In 1954, Guatemala's democratically elected president Arbenz started a modest program of land reform. However as this program threatened to take uncultivated land from the United Fruit Company, the CIA organized a coup and set the scene for 40 years of civil war, military dictatorship, death squads, torture and disappearances affecting 200,000 people.

Juan Bosch's presidency did not last long in the Dominican Republic. Elected in 1963, he dared to propose land reform and nationalization. So he was overthrown in a military coup. Two years later, when civil war had broken out and Bosch's supporters were threatening to win, the Marines intervened and Bosch was not to return.

In 1978, leftist Sandinistas overthrew U.S. supported Nicaraguan dictator Somoza. Within a couple years, the United States was funding the Contra guerillas, wrecking havoc on Nicaragua's attempts to develop along alternative socialist economic lines. The U.S. solved the Sandinista "problem" in 1990, when the U.S. funded opposition party won the elections and Nicaragua returned to the capitalist path.

More recently in 1995 the U.S. restored Aristide, the democratically elected president of Haiti, to power under the condition that he renounce his previous opposition to unregulated free market policies.

Unlike the Cold War, it is no longer publicly acceptable for the United States to support anticommunist military dictatorships. Instead we urge states to move towards "democracy." However if you look closer at these countries, it is more critical that they follow unhindered capitalism (the dictates of the International Monetary Fund and World Bank) — than be democratic.

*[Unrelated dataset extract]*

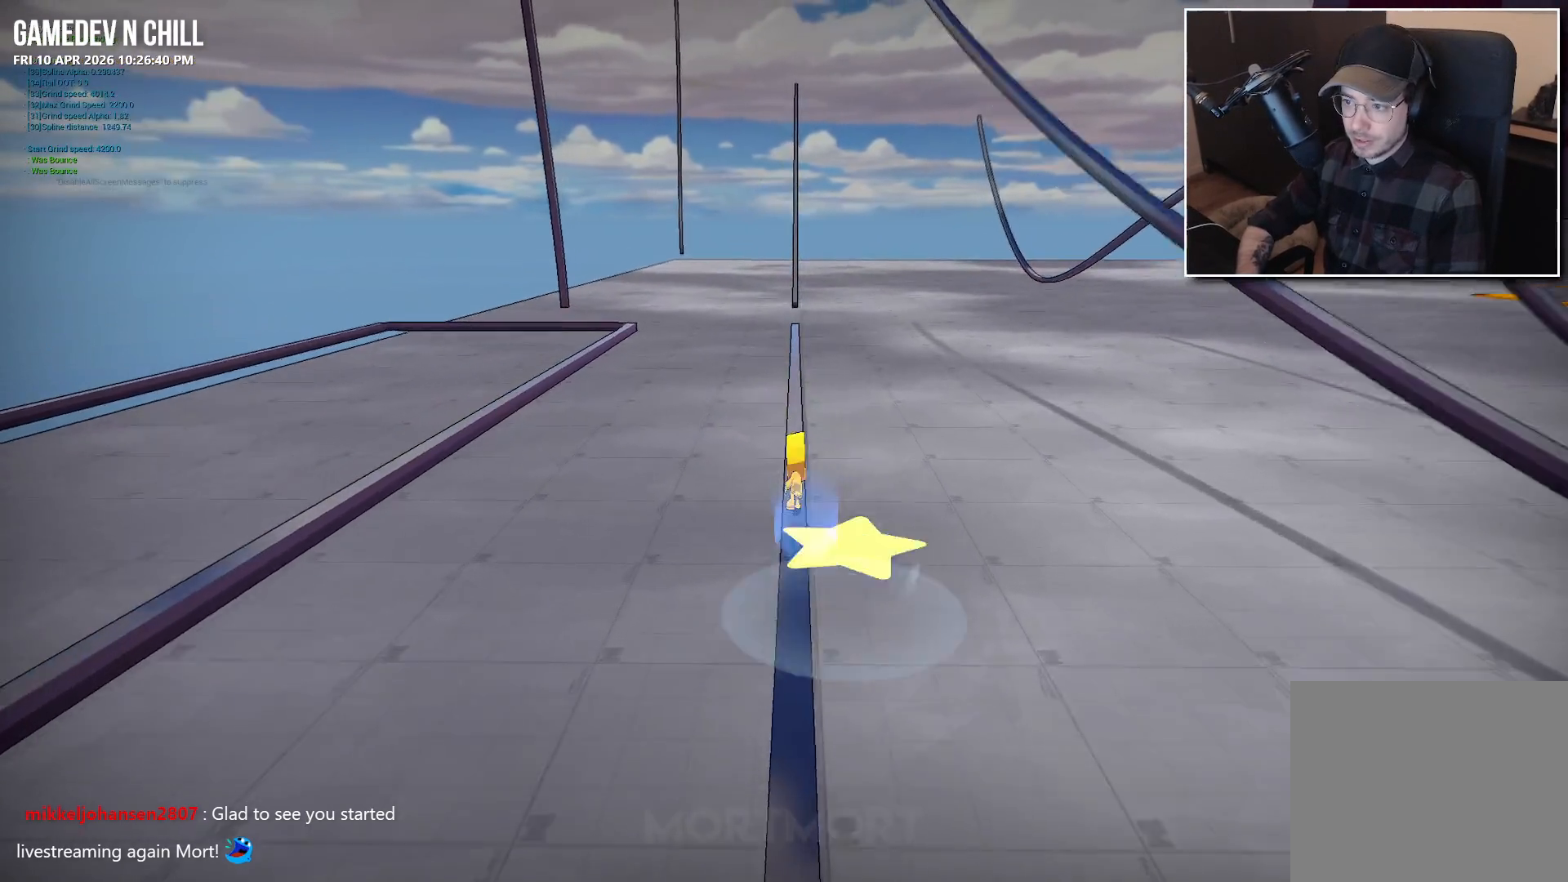
{"buttons": [], "left_stick": "up", "right_stick": "center", "events": []}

Israel is an excellent example. A so-called democracy, receiving billions of U.S. military and economic aid, the country's policies of disempowering Palestinians are closer to South African apartheid.

Colombia, now the third largest recipient of U.S. military aid, is another good one. It holds regular elections, but the last time leftists formed a political party the government-tolerated death squads made short work of them. Colombia has the most human rights violations of any Latin American country and the victims are primarily peasants whose crime is that they are poor.

If you believe in economic justice, human rights and real democracy then you should oppose the existence of our military and ROTC. As a first step, let us follow The Observer's Sept. 15 editorial suggesting that "all ROTC students should be required to take a class in just war theory."

Aaron Kreider is a third year sociology graduate student. His column appears every other Monday.

The views expressed in this column are those of the author and not necessarily those of The Observer.